“Unscientific” Implicit Bias

Steele Coddington

Recently, Heather MacDonald, one of this country’s most authoritative informants on the vast implications of racism, and an unequalled investigative reporter, wrote a significantly informative article in the Wall Street Journal. It disclosed new evaluations dispelling the “scientific” legitimacy of psychology tests involving “Implicit Bias.” Such tests were introduced in 1998 by psychologists as “Implicit association tests” (IATs) that could reveal unconscious roots of racial prejudice. They have gained acceptability and with endorsements from Obama and Hillary Clinton have become a major consulting industry that can predict discriminatory behavior.

With details too complex to fully cover here, some of the variations involved computer responses by the test-taker to pictures of black and white faces along with favorable and unfavorable words. The difference between responses, timing, reactions and other factors ultimately provided, “unconscious and pervasive predilections to discriminate.,” and racial disparities.

Their tests have been widely used as valid measures that can enable personnel decisions to be challenged based on an outcome of implicit bias and therefore represent back-up needed to support the left’s universal fixation on “equal outcome.” The conflict of course directly affects the idea and rational of “equal opportunity.”

The infallibility of such tests as “scientific” however has been debunked and that will affect their use by many consulting firms, universities and government entities. The faults involve many misunderstandings of terminology, cognitive difficulties, alternative meanings and racial familiarities etc, etc, etc. As a consequence the founders have been compelled to “admit that IAT does not predict ‘biased behavior'”. This has to limit the utilization of the test as a means of predicting bias, which has been widely applied by Federal law enforcement units, and others mentioned above.

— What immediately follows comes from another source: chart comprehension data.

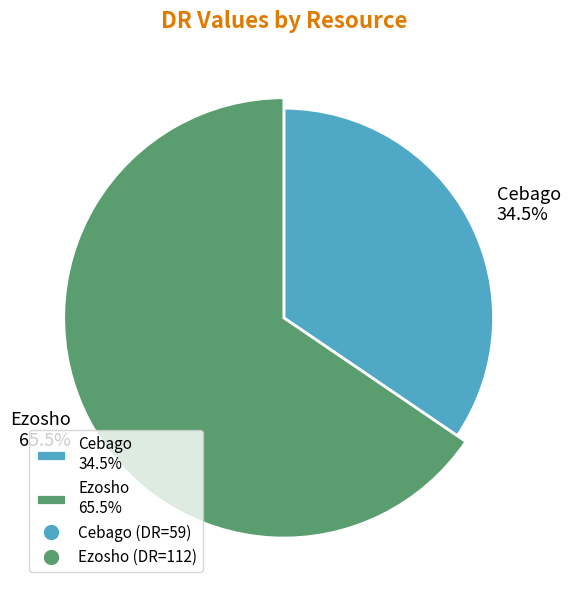

Which category has the biggest portion of the pie?

Ezosho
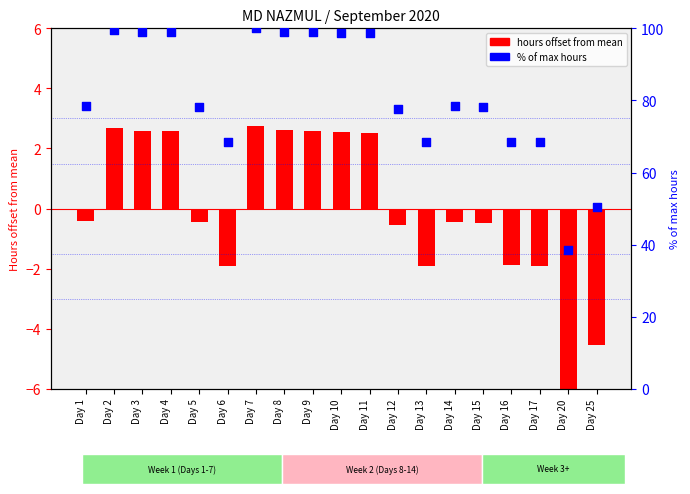

What are all the series names shown in the legend?

hours offset from mean, % of max hours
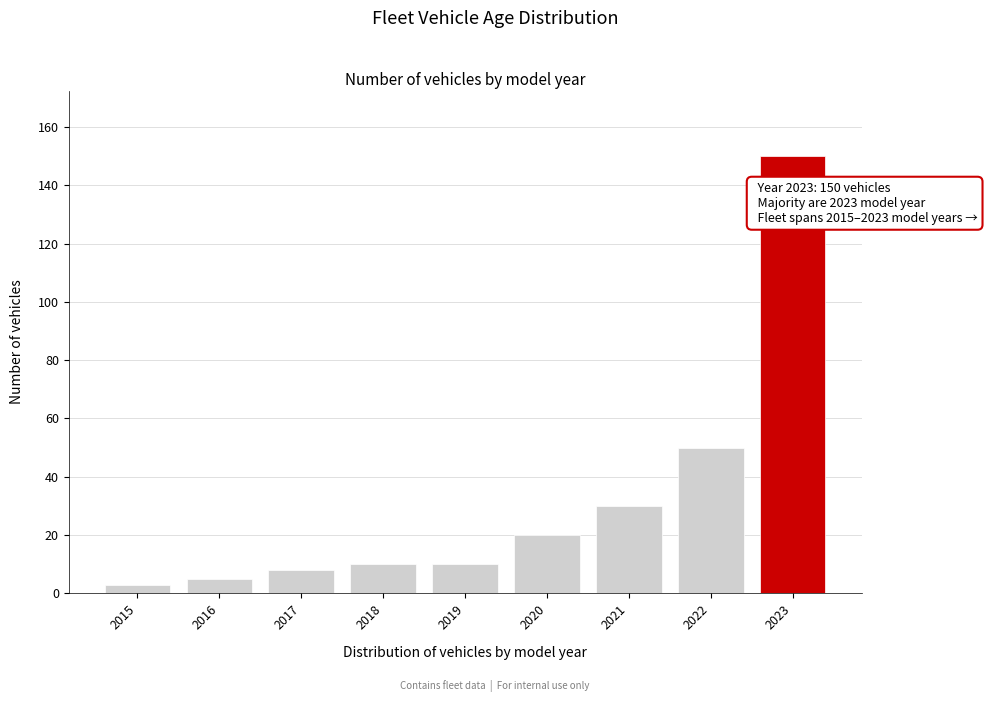

Which range on the x-axis has the tallest bar?

2022.5 to 2023.5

Its use is now inappropriate in many settings and was condemned in an article recently in National Review entitled “Classes of Kindergarteners.” The author told of the use and influence of elements of IAT fundamentals in a particular Chicago private school’s curriculum and the descriptive consequences. The major question is the appropriateness of politicization

of the IAT to begin with, and its non-scientific legitimacy for schools. The authors too, cited one of the co-founders saying there is, “Very little evidence that changes in implicit bias have anything to do with changes in a person’s behavior.” The importance of noting the ineffectiveness of the IAT is that as a racial bias indicator it detracts from programs that have real efficacy in addressing racial bias and inequality.

Heather MacDonald, bless her, is as always in her article able to address racial matters with an intellectual honesty and understanding that promotes ideas that if more intensively advocated would add reality to the entire subject. (Especially on Law Enforcement).

She ends her article explaining that the IAT is a side show and instead of delving into the unconscious we need to address socioeconomic disparities. That means “differences in cultural values. family structure, interests and abilities.” “The main obstacles to racial equality now lie not in bias but culture and behavior.”